On this day (October 20) in 1977, Lynyrd Skynyrd’s twin engine plane crashed in a swamp in Gillsburg, Miss., killing three of the band members – singer Ronnie Van Zant, guitarist Steve Gaines and singer Cassie Gaines – assistant manager Dean Kilpatrick and both pilots on impact. Twenty other people survived with various injuries, some very severe.
The last surviving original member still in the band Gary Rossington is recovering at home from a heart attack. Sending him best wishes and also to early members Ed King, Artimus Pyle, Cassie Hawkins, Larry Junstrom….
In tribute to the band and those lost, this is the story of their most enduring song.
Originally released on pronounced leh-nerd skin-nerd (MCA, 1973)
Guitarist Allen Collins came up with the music to “Free Bird” very early in the band’s songwriting process. But while everyone recognized the grace of the chord progression, Ronnie Van Zant could not come up with a suitable vocal melody.
Recalls Gary Rossington, “Allen had the chords for the beginning, pretty part for two full years and we kept asking Ronnie to write something and he kept telling us to forget it; he said there were too many chords so he couldn’t find a melody. He thought that he had to change with every chord. Then one day we were at rehearsal and Allen started playing those chords again, and Ronnie said, ‘Those are pretty. Play them again.’ He said, ‘I got it,’ and wrote the lyrics in three or four minutes—the whole damned thing!

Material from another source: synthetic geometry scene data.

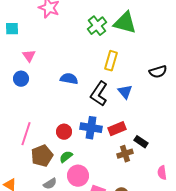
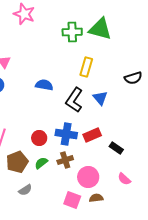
green cross: (97, 26) -> (72, 32), turned 36
brown cross: (125, 154) -> (65, 160), moved
pink semicircle: (162, 173) -> (124, 179), moved, turned -40
pink circle: (78, 176) -> (88, 177), moved

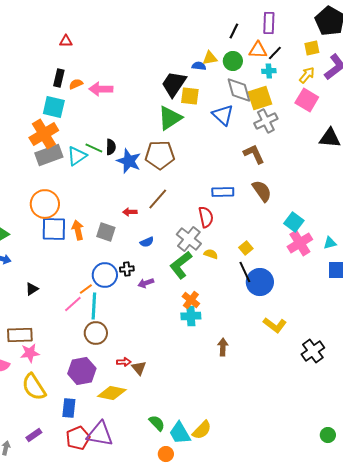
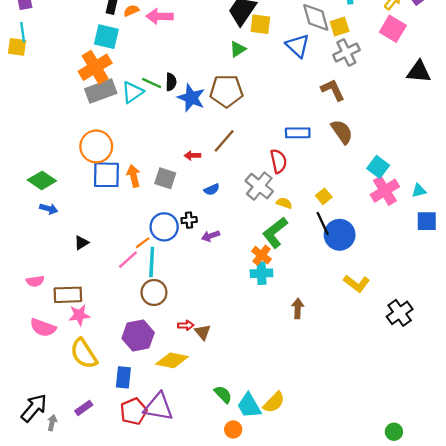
yellow square: (260, 98) -> (340, 26), size x0.7
green triangle: (170, 118) -> (238, 49), size x0.6
green L-shape: (181, 265) -> (275, 232), moved
green circle: (328, 435) -> (394, 432), moved

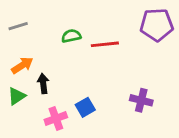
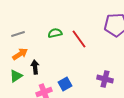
gray line: (18, 26) -> (18, 34), moved
red line: (105, 44) -> (79, 39), turned 60

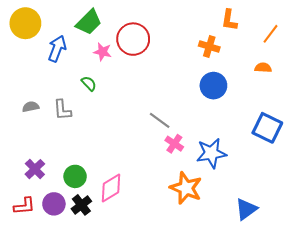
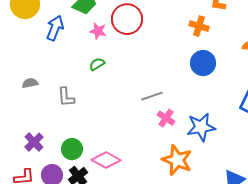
green semicircle: (89, 83) -> (97, 64), moved, turned -77
gray L-shape: (62, 110) -> (66, 97), moved
gray line: (160, 120) -> (152, 96), turned -55
pink diamond: (111, 188) -> (106, 160), turned 60

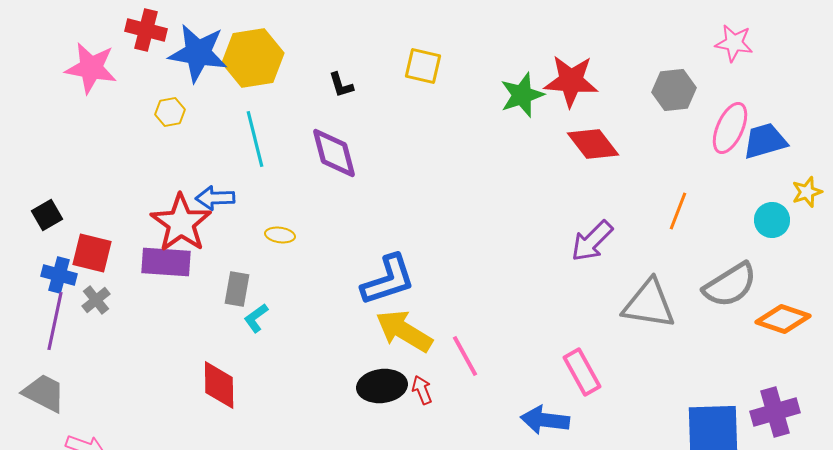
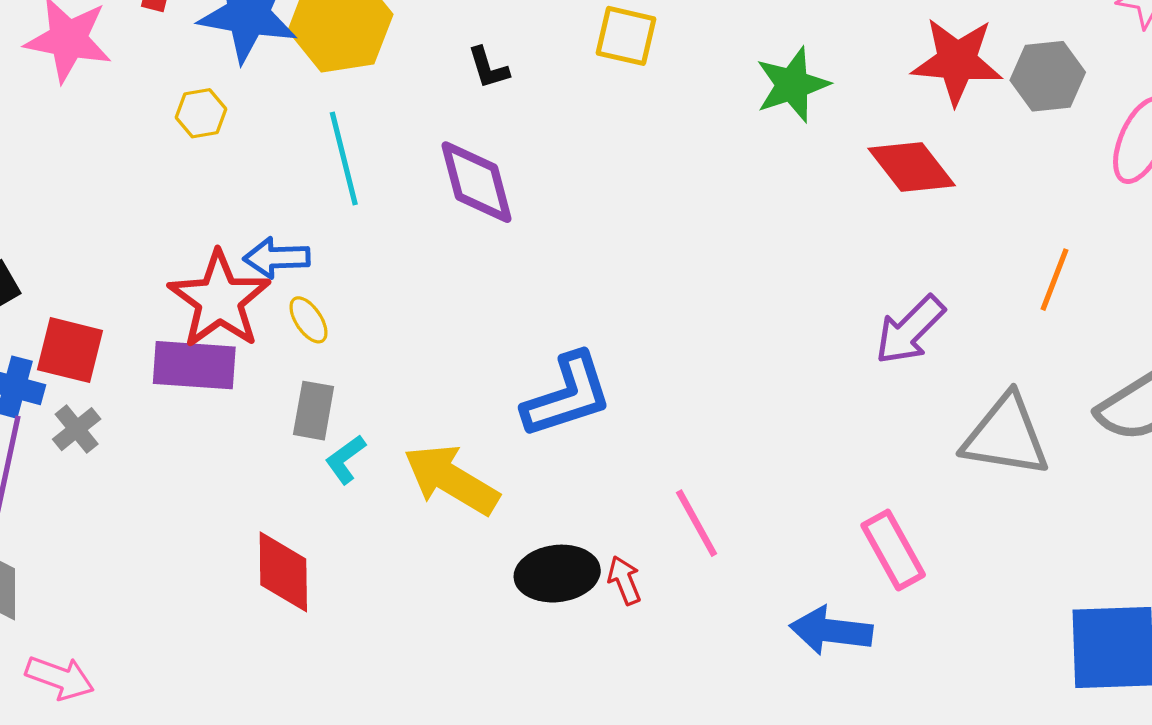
red star: (571, 81) -> (957, 61), moved
yellow ellipse: (280, 235) -> (308, 320), moved, turned 48
yellow arrow: (404, 331) -> (451, 479), moved

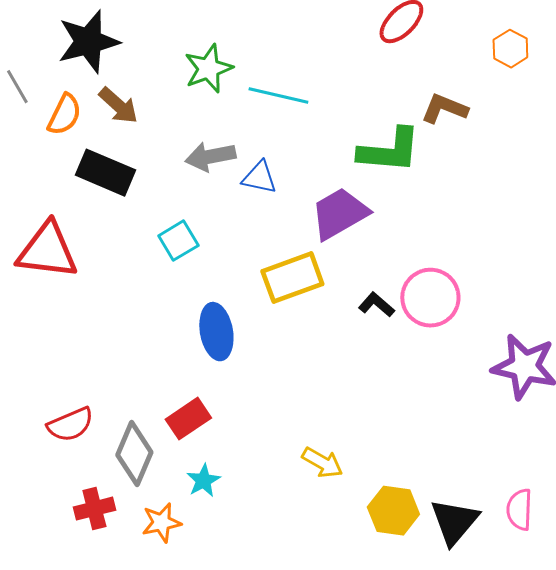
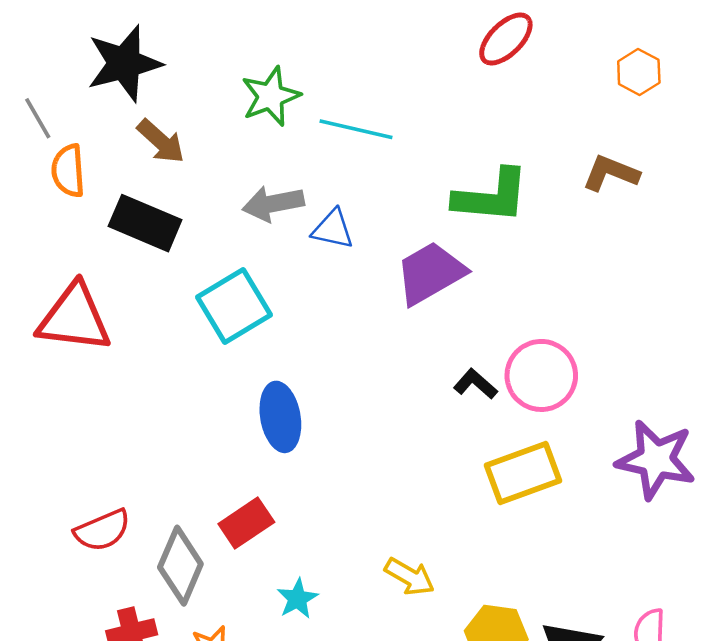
brown L-shape: (444, 109) -> (611, 173), moved
orange semicircle: (64, 115) -> (68, 171), moved, turned 150
cyan square: (178, 241) -> (234, 306), size x1.5
yellow rectangle: (292, 278) -> (523, 473), moved
cyan star: (203, 481) -> (297, 599), moved

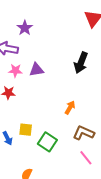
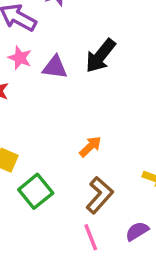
black arrow: (81, 63) -> (100, 56), moved
brown L-shape: (84, 133) -> (100, 195), turned 90

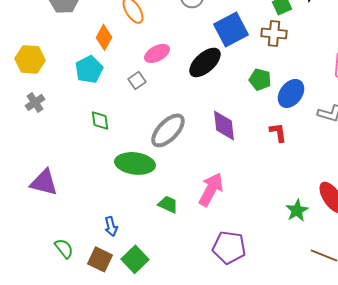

Like “Stairway to Heaven,” one of its chief competitors for the unofficial title of rock’s most epic song, “Free Bird” starts out as a ballad before becoming a solo-fueled rocker. That was not by design, recalls Rossington: “When we started playing it in clubs, it was just the slow part. Ronnie said, ‘Why don’t you do something at the end of that so I can take a break for a few minutes.’ I came up with those three chords at the end and Allen and I traded solos and Ronnie kept telling us to make it longer; we were playing three or four sets a night, and he was looking to fill it up and get a break.”

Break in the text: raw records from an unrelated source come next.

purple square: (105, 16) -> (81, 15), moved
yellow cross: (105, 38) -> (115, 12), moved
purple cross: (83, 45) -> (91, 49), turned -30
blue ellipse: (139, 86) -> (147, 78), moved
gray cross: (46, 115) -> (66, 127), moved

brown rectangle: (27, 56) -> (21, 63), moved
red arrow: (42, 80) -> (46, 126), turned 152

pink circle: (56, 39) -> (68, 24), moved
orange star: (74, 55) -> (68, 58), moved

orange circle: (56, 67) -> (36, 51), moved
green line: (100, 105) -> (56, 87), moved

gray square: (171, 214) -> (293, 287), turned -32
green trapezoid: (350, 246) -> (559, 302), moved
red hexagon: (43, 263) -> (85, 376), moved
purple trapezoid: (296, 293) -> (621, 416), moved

The structure of “Free Bird” was set, but it was still lacking one final element; the elegant piano intro, which was written by then-roadie Billy Powell. “One of our roadies told us we should check out this piano part that another roadie had written as an intro for the song,” says Rossington. “We did–and Billy went from being a roadie to a member right then.”
The original album version of the song clocked in at almost 10 minutes and according to Rossington and Ed King, MCA objected to putting such a long song on the band’s debut album. A 3:30 radio edit was cut and the single, at 4:10, became a Top 20 hit. “MCA said we couldn’t put a 10-minute song on an album, because nobody would play it,” recalls King. “Of course, that was the song everyone gravitated towards!”
On Skynyrd’s first live album, 1976’s One More from the Road, Van Zant can be heard asking the crowd, “What song is it you wanna hear?” The overwhelming response leads into the 14-minute version of the song that became iconic. Though Van Zant often dedicated “Free Bird” to Duane Allman, contrary to urban legend, it was not written for him.